Transcribe the listing in full, word for word; pictures do not belong in the copy.

**Recorded information**:
+ + +

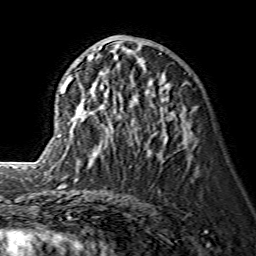
Breast MRI (dynamic contrast-enhanced), one axial slice. Slice 64 of 134 in the series (ordered by position). Cropped to one breast. Dynamic contrast-enhanced series, time point 2 of 7 at this slice position (early post-contrast). 1.5 T. TE 3.6 ms, TR 7.3 ms. 256 × 256 image matrix, field of view 145 × 145 mm. Female patient.
Structures marked on this image (semi-automatic segmentation, software-assisted and operator-edited):
- enhancing-tissue mask used for the functional tumour volume (all voxels passing the contrast-enhancement thresholds inside the analysis volume; usually the tumour): bounding box (x1, y1, x2, y2) in pixels: (58, 46, 185, 177)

+ + +

**Response**:
Breast MRI (dynamic contrast-enhanced), one axial slice. Slice 64 of 134 in the series (ordered by position). Cropped to one breast. Dynamic contrast-enhanced series, time point 2 of 7 at this slice position (early post-contrast). 1.5 T. TE 3.6 ms, TR 7.3 ms. 256 × 256 image matrix, field of view 145 × 145 mm. Female patient.
Structures marked on this image (semi-automatic segmentation, software-assisted and operator-edited):
- enhancing-tissue mask used for the functional tumour volume (all voxels passing the contrast-enhancement thresholds inside the analysis volume; usually the tumour): bounding box (x1, y1, x2, y2) in pixels: (58, 46, 185, 177)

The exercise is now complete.